En prison sans procès
Au Canada, cinq personnes sont présentement en détention ou en liberté surveillée en vertu de certificats de sécurité, certaines depuis plus de cinq ans. Ces personnes n'ont pas subi de procès et ne connaissent pas, encore une fois au nom de la sécurité nationale, les éléments de preuve retenus contre elles. Sont-elles condamnées à croupir indéfiniment en prison sans procès ?
Le Canada a adopté en décembre 2001 une loi antiterroriste qui prévoit qu'un accusé puisse être jugé dans un procès à huis clos sans que lui ni son avocat ne connaissent la totalité de la preuve retenue contre lui. Deux causes sont présentement en cours suite à des arrestations faites en vertu de cette loi. La première concerne M. Khawaja, arrêté à Ottawa le 29 mars 2004 et la deuxième les 17 personnes arrêtées à Toronto le 2 juin 2006 pour complot terroriste.
Les allégations, au moment des arrestations à Toronto, à l'effet que ces personnes complotaient pour faire exploser des édifices et prendre d'assaut le parlement, tenir des parlementaires en otage et même décapiter le premier ministre, ne sont pas sans rappeler les fuites orchestrées pour conditionner l'opinion publique à l'idée que M. Arar était coupable.
Il serait totalement inacceptable que la poursuite ait recours éventuellement aux dispositions de la loi antiterroriste permettant de mener les procès à huis clos et ex parte, sans que ni les accusés ni leurs avocats aient accès à toute la preuve. Il est tout aussi essentiel que les procès soient publics et qu'ainsi, la population soit informée quant à la preuve des gestes et intentions des accusés afin de pouvoir évaluer la menace réelle qu'ils représentent.

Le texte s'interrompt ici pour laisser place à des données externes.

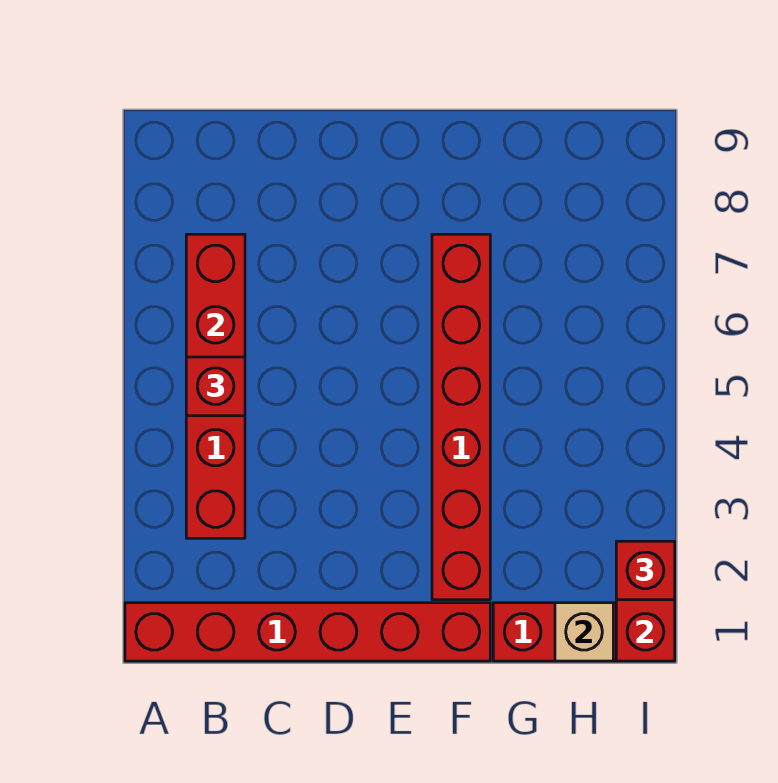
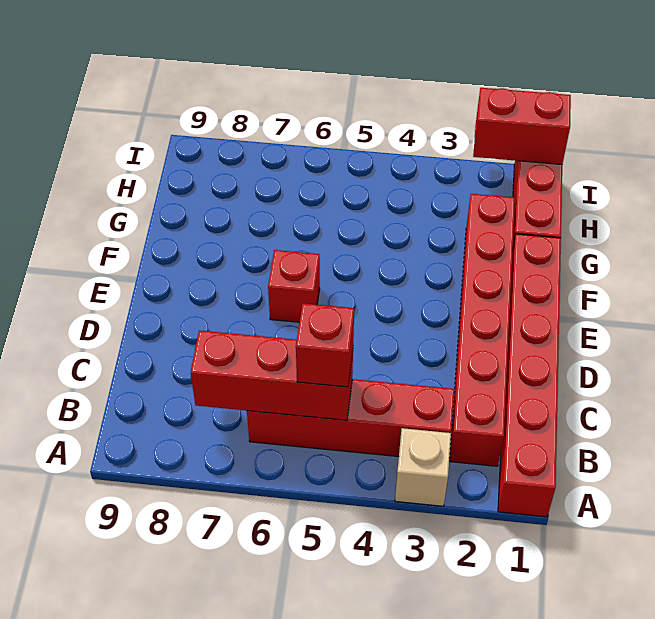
red 1x6 brick [432,234,490,600] -> red 1x6 brick turned to [450,194,515,466]
tan 1x1 brick [555,603,613,661] -> tan 1x1 brick moved to [395,428,451,506]
red 1x1 brick [616,541,675,600] -> red 1x1 brick moved to [268,250,320,322]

Le Canada viole la convention contre la torture
Une des recommandations du juge O'Connor a moins retenu l'attention des médias, mais elle est capitale. M. O'Connor recommande (p. 298 de son rapport) qu'une enquête indépendante soit instituée pour clarifier le rôle du Canada dans la détention et la torture de trois autres citoyens canadiens M. Almaki, M. El Maati et M. Nureddin. Tous les trois ont été arrêtés par les autorités syriennes alors qu'ils voyageaient dans ce pays. Ils ont été torturés dans la même prison que M. Arar et interrogés à partir de renseignements en provenance du Canada.
Dans son rapport (p. 296) le juge O'Connor en arrive à la conclusion qu'«une pratique des organismes canadiens constatée dans toutes les enquêtes était celle d'accepter et d'exploiter de l'information qui pouvait avoir été obtenue sous la torture » et que « les responsables canadiens ont semblé minimiser les allégations de torture ».

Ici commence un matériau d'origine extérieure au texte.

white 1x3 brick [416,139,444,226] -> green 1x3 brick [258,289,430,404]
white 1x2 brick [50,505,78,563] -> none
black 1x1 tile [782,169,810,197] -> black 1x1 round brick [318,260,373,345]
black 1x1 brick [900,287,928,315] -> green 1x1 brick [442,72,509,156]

Ces conclusions soulèvent d'importantes questions : les services de sécurité canadiens collaborent-t-ils de quelque manière que ce soit avec des régimes qui pratiquent la torture pour faire avancer leurs enquêtes, en faisant faire par d'autres ce qu'ils ne peuvent faire ici, soit torturer ? Il faut se rappeler que le Canada n'exclut pas la possibilité de renvoyer vers des pays qui pratiquent la torture des personnes qu'il considère un risque pour la sécurité nationale. L'enquête du juge O'Connor a d'ailleurs révélé que les services de sécurité canadiens s'étaient objectés au retour de M. Arar au Canada (p. 233) car cela aurait, entre autres, nuit à la possibilité de renvoyer des personnes vers la Syrie, ou vers d'autres pays pratiquant la torture, dans l'avenir.
Ce refus du Canada d'exclure toute possibilité de renvoi vers la torture a fait l'objet d'une condamnation de la part du Comité des droits de l'homme de l'ONU et viole la Convention contre la torture et autres peines ou traitements cruels, inhumains ou dégradants que le Canada a signée et ratifiée.
Ce qui est arrivé à M. Arar n'est pas seulement le résultat du travail de policiers incompétents mais bien ce qui arrive lorsqu'un état assujettit les droits humains à la sécurité nationale. En effet, le cas de M. Arar illustre le prix payé par des personnes innocentes lorsqu'une société perd ses repères en matière de droits humains et nous rappelle l'urgence de retirer la Loi antiterroriste et d'abolir les certificats de sécurité.